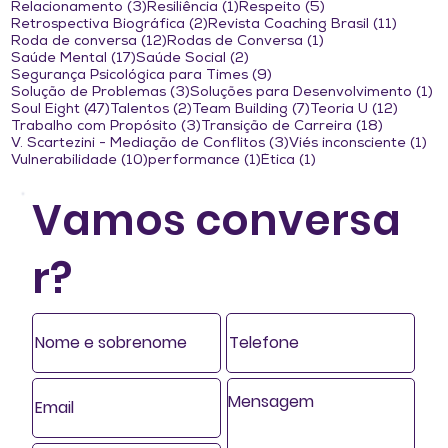
3 posts
1 post
5 posts
Relacionamento
(3)
Resiliência
(1)
Respeito
(5)
2 posts
11 post
Retrospectiva Biográfica
(2)
Revista Coaching Brasil
(11)
12 posts
1 post
Roda de conversa
(12)
Rodas de Conversa
(1)
17 posts
2 posts
Saúde Mental
(17)
Saúde Social
(2)
9 posts
Segurança Psicológica para Times
(9)
3 posts
1 
Solução de Problemas
(3)
Soluções para Desenvolvimento
(1)
47 posts
2 posts
7 posts
12 post
Soul Eight
(47)
Talentos
(2)
Team Building
(7)
Teoria U
(12)
3 posts
18 posts
Trabalho com Propósito
(3)
Transição de Carreira
(18)
3 posts
1 p
V. Scartezini - Mediação de Conflitos
(3)
Viés inconsciente
(1)
10 posts
1 post
1 post
Vulnerabilidade
(10)
performance
(1)
Ética
(1)
Vamos conversa
r?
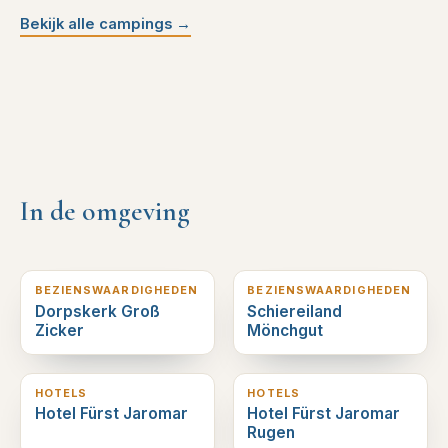
Bekijk alle campings
→
In de omgeving
1
km verderop
3
km verderop
BEZIENSWAARDIGHEDEN
BEZIENSWAARDIGHEDEN
Dorpskerk Groß
Schiereiland
Zicker
Mönchgut
3
km verderop
3
km verderop
HOTELS
HOTELS
Hotel Fürst Jaromar
Hotel Fürst Jaromar
Rugen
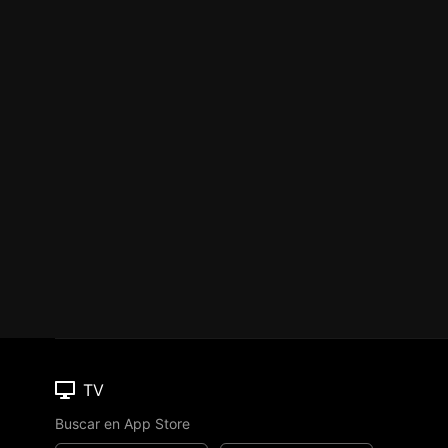
TV
Buscar en App Store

------------------------------------------------

(Task directions):
Your reply should hold only the records, duplicated exactly, without any image.

(Task output):
3 posts
1 post
5 posts
Relacionamento
(3)
Resiliência
(1)
Respeito
(5)
2 posts
11 post
Retrospectiva Biográfica
(2)
Revista Coaching Brasil
(11)
12 posts
1 post
Roda de conversa
(12)
Rodas de Conversa
(1)
17 posts
2 posts
Saúde Mental
(17)
Saúde Social
(2)
9 posts
Segurança Psicológica para Times
(9)
3 posts
1 
Solução de Problemas
(3)
Soluções para Desenvolvimento
(1)
47 posts
2 posts
7 posts
12 post
Soul Eight
(47)
Talentos
(2)
Team Building
(7)
Teoria U
(12)
3 posts
18 posts
Trabalho com Propósito
(3)
Transição de Carreira
(18)
3 posts
1 p
V. Scartezini - Mediação de Conflitos
(3)
Viés inconsciente
(1)
10 posts
1 post
1 post
Vulnerabilidade
(10)
performance
(1)
Ética
(1)
Vamos conversa
r?
Bekijk alle campings
→
In de omgeving
1
km verderop
3
km verderop
BEZIENSWAARDIGHEDEN
BEZIENSWAARDIGHEDEN
Dorpskerk Groß
Schiereiland
Zicker
Mönchgut
3
km verderop
3
km verderop
HOTELS
HOTELS
Hotel Fürst Jaromar
Hotel Fürst Jaromar
Rugen
TV
Buscar en App Store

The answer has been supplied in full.